__Description of the task__. In the rabbit forum thread, at what age does corny girl say a kit can be picked out from a breeder?

__Excerpted passage__.
**********
The thing with most rescues is that they are in the rescue for a reason (usually because they haven't been handled so scratch & bite when picked up :gasp. Bare in mind that the rabbit will be around a 2 year old so will need to be extremely tame & easily handled. By going to a breeder you can pick an 8-10 week old kit out that would of been handled by the breeder so will be used to it :2thumb:.


----------



## pigglywiggly (Jul 19, 2008)

corny girl said:


> How can you not resist this........
> 
> image


black ones are nicer :Na_Na_Na_Na:


----------



## Shell195 (May 31, 2007)

corny girl said:


> The thing with most rescues is that they are in the rescue for a reason (usually because they haven't been handled so scratch & bite when picked up :gasp. Bare in mind that the rabbit will be around a 2 year old so will need to be extremely tame & easily handled. By going to a breeder you can pick an 8-10 week old kit out that would of been handled by the breeder so will be used to it :2thumb:.


 
Not all rescue buns are in rescue because of behavioural problems they also get strays and babies due to the adults being wrongly sexed.


----------



## corny girl (Aug 30, 2009)

pigglywiggly said:


> black ones are nicer :Na_Na_Na_Na:



Yeah but when you get a really good Choc like that one in the pic it is something else :Na_Na_Na_Na:. That Doe did a lot of winning for us :2thumb:.


----------



## pigglywiggly (Jul 19, 2008)

the fur on the blacks seems longer? or is it an optical illusion?
and they`re very shiny :flrt:


----------



## corny girl (Aug 30, 2009)

pigglywiggly said:


> the fur on the blacks seems longer? or is it an optical illusion?
> and they`re very shiny :flrt:


 Blacks seem to have a better texture over the coloureds which is why they tend to win more (that Doe had beaten so good Blacks from top breeders at shows). The coat length is the same on all foxes just the texture can be different depending on the colour (this gives the impression of a better coat, it's not till you "feel" the coat you can see this).


----------



## Hammyhogbun (May 19, 2011)

OOOO i love foxes they are so lovely, never seen a choc at shows maybe i wasnt looking though lol 
that reminds me i need to mate up my doe soon.


----------
**********
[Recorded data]
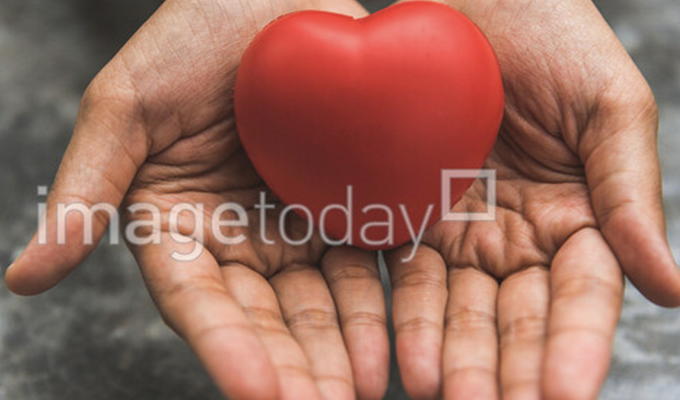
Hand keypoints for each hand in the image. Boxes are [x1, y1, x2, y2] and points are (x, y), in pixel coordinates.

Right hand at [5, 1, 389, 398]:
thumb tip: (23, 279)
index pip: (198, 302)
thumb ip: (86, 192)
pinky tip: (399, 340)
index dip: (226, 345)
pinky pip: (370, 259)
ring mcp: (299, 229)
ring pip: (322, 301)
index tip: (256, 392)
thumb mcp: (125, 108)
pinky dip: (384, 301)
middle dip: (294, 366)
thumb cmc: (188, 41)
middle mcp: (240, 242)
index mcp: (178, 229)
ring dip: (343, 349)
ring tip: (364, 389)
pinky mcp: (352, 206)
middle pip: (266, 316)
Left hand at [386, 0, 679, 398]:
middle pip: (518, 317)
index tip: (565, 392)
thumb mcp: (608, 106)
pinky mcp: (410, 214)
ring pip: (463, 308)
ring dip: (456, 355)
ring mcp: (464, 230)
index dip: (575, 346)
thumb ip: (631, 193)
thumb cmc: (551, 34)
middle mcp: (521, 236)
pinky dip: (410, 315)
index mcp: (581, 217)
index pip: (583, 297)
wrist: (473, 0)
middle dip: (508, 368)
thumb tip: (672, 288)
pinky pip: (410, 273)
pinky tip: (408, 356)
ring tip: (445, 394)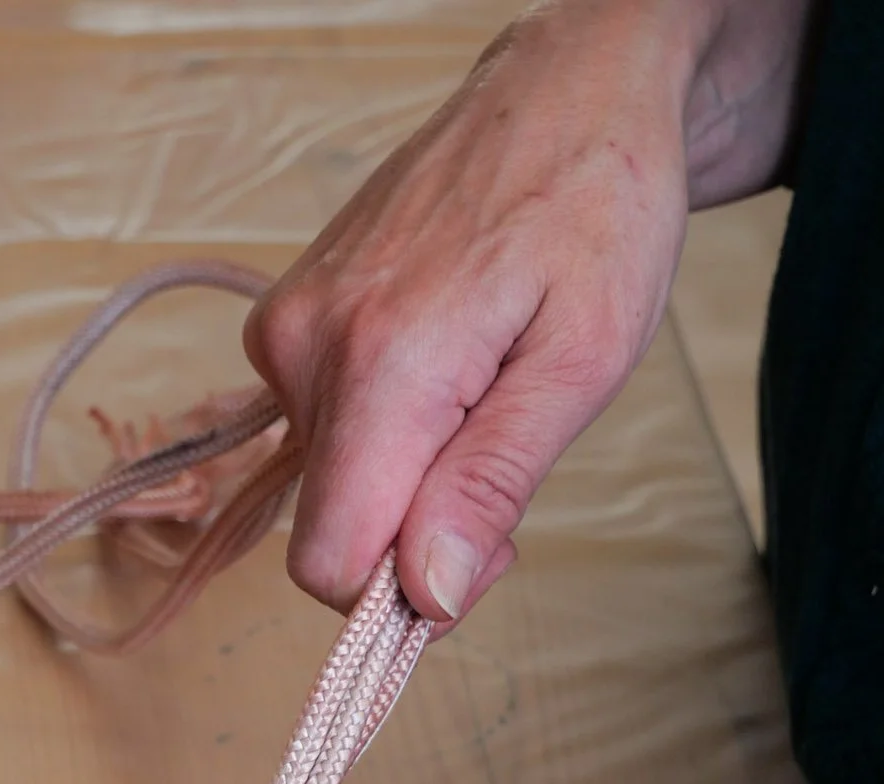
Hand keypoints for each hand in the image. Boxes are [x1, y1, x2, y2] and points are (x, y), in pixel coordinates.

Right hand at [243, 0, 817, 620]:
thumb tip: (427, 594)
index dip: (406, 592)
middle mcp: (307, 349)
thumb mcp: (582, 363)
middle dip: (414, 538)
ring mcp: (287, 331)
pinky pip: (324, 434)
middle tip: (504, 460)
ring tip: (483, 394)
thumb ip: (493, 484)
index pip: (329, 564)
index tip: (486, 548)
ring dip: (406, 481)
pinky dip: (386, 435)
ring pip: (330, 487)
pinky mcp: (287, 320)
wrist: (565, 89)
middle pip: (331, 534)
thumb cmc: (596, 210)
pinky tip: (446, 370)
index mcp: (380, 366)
**********
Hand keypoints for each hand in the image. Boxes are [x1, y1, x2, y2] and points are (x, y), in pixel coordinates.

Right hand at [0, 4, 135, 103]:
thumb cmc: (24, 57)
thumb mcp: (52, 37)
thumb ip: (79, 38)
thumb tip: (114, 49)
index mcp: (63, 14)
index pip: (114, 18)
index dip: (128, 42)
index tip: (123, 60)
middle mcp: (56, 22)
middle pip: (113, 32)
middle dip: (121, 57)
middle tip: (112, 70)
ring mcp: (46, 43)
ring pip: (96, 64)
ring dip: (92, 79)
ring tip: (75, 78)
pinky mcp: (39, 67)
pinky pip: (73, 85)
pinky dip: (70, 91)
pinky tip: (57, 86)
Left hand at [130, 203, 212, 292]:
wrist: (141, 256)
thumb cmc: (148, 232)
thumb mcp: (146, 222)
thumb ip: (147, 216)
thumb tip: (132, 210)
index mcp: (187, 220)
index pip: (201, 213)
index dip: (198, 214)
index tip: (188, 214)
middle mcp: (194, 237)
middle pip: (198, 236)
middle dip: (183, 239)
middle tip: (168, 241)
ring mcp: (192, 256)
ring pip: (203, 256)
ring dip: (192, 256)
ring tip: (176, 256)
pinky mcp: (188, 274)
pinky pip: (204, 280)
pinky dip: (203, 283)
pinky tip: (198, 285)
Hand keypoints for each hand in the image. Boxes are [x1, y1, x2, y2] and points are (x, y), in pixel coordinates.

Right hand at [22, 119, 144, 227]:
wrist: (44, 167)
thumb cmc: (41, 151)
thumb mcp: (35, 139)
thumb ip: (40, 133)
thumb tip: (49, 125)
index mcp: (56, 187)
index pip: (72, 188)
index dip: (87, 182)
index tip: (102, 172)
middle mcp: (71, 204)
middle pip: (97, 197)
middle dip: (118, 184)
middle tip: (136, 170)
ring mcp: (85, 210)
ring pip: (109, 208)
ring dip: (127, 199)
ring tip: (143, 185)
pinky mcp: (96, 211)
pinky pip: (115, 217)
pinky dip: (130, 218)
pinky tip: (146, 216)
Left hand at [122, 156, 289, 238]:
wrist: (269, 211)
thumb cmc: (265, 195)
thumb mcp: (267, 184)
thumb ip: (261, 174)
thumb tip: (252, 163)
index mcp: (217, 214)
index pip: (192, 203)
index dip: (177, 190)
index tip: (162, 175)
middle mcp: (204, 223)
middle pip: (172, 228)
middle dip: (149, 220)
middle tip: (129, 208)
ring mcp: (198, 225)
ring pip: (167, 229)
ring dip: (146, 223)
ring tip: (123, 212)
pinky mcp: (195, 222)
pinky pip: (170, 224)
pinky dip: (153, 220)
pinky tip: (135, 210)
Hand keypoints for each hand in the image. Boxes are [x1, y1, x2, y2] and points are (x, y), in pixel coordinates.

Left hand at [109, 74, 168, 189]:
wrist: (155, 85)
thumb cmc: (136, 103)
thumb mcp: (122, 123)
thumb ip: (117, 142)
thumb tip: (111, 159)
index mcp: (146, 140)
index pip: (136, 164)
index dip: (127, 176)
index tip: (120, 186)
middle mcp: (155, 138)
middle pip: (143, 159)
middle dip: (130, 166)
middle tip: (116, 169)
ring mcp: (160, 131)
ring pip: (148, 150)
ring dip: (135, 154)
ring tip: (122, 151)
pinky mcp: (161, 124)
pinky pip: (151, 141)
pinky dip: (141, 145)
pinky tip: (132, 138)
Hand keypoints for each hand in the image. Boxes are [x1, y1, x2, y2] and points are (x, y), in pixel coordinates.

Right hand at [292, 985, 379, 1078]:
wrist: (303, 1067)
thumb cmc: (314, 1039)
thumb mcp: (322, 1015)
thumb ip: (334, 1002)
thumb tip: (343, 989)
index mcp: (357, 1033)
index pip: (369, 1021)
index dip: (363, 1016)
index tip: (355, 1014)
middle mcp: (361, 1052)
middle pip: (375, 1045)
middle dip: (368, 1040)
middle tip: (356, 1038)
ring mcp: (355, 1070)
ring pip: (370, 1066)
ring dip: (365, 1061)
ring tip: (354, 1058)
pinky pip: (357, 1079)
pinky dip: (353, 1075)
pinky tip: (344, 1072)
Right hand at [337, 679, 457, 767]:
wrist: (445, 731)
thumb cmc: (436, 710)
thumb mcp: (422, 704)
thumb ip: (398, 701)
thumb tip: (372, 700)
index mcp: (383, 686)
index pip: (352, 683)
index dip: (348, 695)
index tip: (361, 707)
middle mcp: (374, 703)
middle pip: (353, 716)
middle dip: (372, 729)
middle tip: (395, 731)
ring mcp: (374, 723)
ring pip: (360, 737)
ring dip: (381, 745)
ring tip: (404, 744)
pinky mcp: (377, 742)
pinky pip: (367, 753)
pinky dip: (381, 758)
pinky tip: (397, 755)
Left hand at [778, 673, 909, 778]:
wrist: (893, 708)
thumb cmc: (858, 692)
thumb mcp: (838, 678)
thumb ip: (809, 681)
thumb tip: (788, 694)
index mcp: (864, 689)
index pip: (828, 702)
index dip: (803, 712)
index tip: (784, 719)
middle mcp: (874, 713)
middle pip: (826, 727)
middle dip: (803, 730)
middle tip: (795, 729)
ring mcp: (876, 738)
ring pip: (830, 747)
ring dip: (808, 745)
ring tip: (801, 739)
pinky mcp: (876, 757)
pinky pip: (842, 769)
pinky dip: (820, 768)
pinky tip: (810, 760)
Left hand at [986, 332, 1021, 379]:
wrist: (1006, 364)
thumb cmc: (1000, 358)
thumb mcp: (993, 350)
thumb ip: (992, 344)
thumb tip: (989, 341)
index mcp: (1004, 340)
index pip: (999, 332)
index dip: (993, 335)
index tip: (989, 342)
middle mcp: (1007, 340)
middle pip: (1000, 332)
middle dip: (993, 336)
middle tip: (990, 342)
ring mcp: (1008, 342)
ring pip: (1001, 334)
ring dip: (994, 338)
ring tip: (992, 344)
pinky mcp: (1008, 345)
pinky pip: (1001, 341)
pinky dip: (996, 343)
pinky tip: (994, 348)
**********
__Answer to this exercise__. At 8-10 weeks old.